About Sarajevo — Capital of Bosnia and Herzegovina
Sarajevo, the capital of Bosnia and Herzegovina, occupies a narrow valley surrounded by mountains — the same mountains that made the city ideal for the 1984 Winter Olympics, and that provided cover for snipers during the siege of the 1990s. The city has been at the crossroads of empires: Ottoman from 1463 to 1878, then Austro-Hungarian until 1918. Those centuries of overlap gave Sarajevo its unique character, where an Ottoman bazaar called Baščaršija sits minutes from Austro-Hungarian-era boulevards.
On June 28, 1914, Archduke Franz Ferdinand of Austria and his wife Sophie were shot dead on the Latin Bridge in Sarajevo by Gavrilo Princip, a Bosnian Serb nationalist.

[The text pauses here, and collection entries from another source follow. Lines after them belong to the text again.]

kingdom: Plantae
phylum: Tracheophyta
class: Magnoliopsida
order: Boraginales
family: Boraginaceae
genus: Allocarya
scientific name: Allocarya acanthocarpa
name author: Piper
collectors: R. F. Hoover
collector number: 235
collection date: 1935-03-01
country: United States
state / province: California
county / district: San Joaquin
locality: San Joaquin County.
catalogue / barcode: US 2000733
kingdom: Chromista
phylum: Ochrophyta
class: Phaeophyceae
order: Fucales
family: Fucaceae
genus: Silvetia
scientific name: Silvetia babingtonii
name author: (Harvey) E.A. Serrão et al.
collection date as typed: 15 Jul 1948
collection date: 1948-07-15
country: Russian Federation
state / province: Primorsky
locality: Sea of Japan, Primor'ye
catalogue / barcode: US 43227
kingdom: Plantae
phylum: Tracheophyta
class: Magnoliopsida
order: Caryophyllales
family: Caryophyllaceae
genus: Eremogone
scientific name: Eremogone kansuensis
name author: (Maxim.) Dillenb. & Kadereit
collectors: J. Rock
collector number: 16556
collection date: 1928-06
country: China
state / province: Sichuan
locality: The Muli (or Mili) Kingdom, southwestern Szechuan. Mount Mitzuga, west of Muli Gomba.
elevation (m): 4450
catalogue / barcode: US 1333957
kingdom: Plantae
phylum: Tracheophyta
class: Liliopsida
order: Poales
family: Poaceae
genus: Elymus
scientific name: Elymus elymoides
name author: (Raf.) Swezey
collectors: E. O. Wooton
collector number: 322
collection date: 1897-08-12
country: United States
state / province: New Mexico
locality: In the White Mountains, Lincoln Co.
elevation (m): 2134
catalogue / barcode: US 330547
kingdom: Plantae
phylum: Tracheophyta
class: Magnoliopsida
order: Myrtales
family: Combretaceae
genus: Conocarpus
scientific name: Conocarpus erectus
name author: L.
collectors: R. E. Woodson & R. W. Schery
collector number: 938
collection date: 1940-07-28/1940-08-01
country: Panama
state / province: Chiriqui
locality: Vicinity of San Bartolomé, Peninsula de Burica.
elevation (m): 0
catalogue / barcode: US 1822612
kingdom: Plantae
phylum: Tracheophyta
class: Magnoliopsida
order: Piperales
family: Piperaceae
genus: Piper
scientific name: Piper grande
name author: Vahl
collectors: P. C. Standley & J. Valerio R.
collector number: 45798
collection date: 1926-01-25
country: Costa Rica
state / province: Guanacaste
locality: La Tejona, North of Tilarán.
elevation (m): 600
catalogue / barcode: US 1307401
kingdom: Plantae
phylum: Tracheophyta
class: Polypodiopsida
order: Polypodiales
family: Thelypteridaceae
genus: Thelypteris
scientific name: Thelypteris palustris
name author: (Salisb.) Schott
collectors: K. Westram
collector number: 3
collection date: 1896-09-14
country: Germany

The assassination triggered a chain of ultimatums and declarations that became the First World War. The Latin Bridge remains one of the most historically significant spots on earth. A small museum on the corner marks the exact location of the shots.
Sarajevo earned the grim distinction of enduring the longest siege of a capital city in the history of modern warfare. From April 1992 to February 1996 — 1,425 days — Serbian forces surrounded the city during the Bosnian War. Snipers fired on civilians in the streets; roughly 13,000 people were killed. The city's lifeline was a tunnel dug under the Sarajevo airport, known as the Tunnel of Hope (the D-B tunnel). Today it is preserved as the War Tunnel Museum.
Yet Sarajevo has always been more than its tragedies. The city claims the first electric tram in Europe, introduced in 1895, before any other European city. The Sarajevo Film Festival was founded in 1995, during the final months of the siege, as an act of cultural defiance, and has grown into one of Europe's major film festivals. Sarajevo is sometimes called the "Jerusalem of Europe" for the historic coexistence of mosques, Orthodox churches, Catholic churches, and synagogues within walking distance of each other — a coexistence that remains its proudest identity.